Pero Jesús no los dejó como sabemos en la miseria de sus traiciones y reclusión. Mateo nos explica cómo los discípulos encuentran al “Nuevo Moises” en el monte Arbel. Un cumplido y restaurado Shalom a sus pies, ya y más por venir, que los discípulos siguen sin ver. Jesús les afirma en su poder, y en la promesa de su perpetua presencia. El poder y la autoridad con el que enseñaba, sanaba, obraba milagros, perdonaba pecados, controlaba la naturaleza y con el que venció a la muerte, es con el que ahora les capacita y envía.

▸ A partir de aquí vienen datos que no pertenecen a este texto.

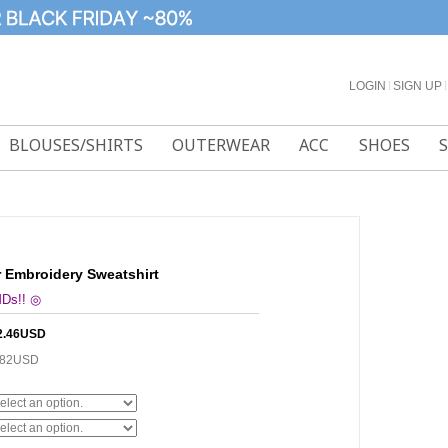
LOGIN
l
SIGN UP
l
BLOUSES/SHIRTS
OUTERWEAR
ACC
SHOES
 Embroidery Sweatshirt
MDs!! ◎
2.46USD
.82USD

Sólo unos días después de partir el pan y comisionarles en Galilea, Jesús se ha despedido en Betania y los discípulos vuelven a verse frente al espejo confinados en Jerusalén, esta vez están todos juntos. El Padre cumple su Promesa y derrama Su Espíritu sobre ellos. Pedro y compañía salen de su agujero para ser testigos de la deconstrucción de Babel, —“¿Cómo es que cada uno de nosotros los oye hablar en su lengua materna?” (Hechos 2:8); y la salvación, bautismo y multiplicación de tres mil almas (Hechos 2:37-41). El espíritu Santo guía a Pedro a hacer lo que tantas veces vio hacer a Su maestro. Hacer misión mirando atrás para caminar hacia el futuro.

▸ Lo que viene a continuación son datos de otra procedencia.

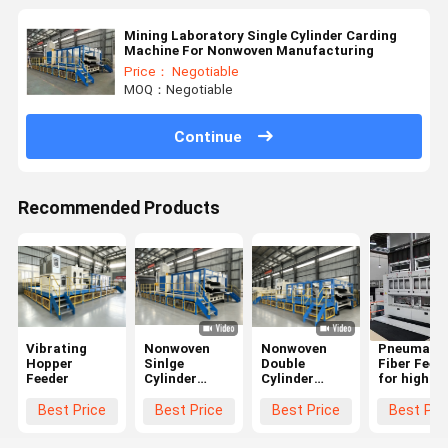
Mining Laboratory Single Cylinder Carding
Machine For Nonwoven Manufacturing
Price： Negotiable
MOQ：Negotiable
Continue
Recommended Products
Vibrating
Nonwoven
Nonwoven
Pneumatic
Hopper
Sinlge
Double
Fiber Feed
Feeder
Cylinder
Cylinder
for high
Carding
Carding
capacity
Machine
Machine
geotextile
Best Price
Best Price
Best Price
Best Pri
productio
line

Jesús había amado, vivido, orado, enseñado, proclamado, sufrido y hasta muerto, junto a ellos con La Escritura en su boca. Para la misión a la que han sido invitados han de recordar, recitar, revivir Su Palabra, y han de hacerlo juntos, con Él y unos con otros. A ellos Pentecostés les pilló reunidos bajo un mismo techo (Hechos 2:1). Nosotros podemos hacer memoria rumbo al futuro, juntos, desde cada uno de nuestros hogares, —tenéis lo que os hace falta para hacer esto?, nos pregunta junto al pan y las brasas el Maestro (Jn. 21:5-6). —¡Si, Señor!, contestamos nosotros.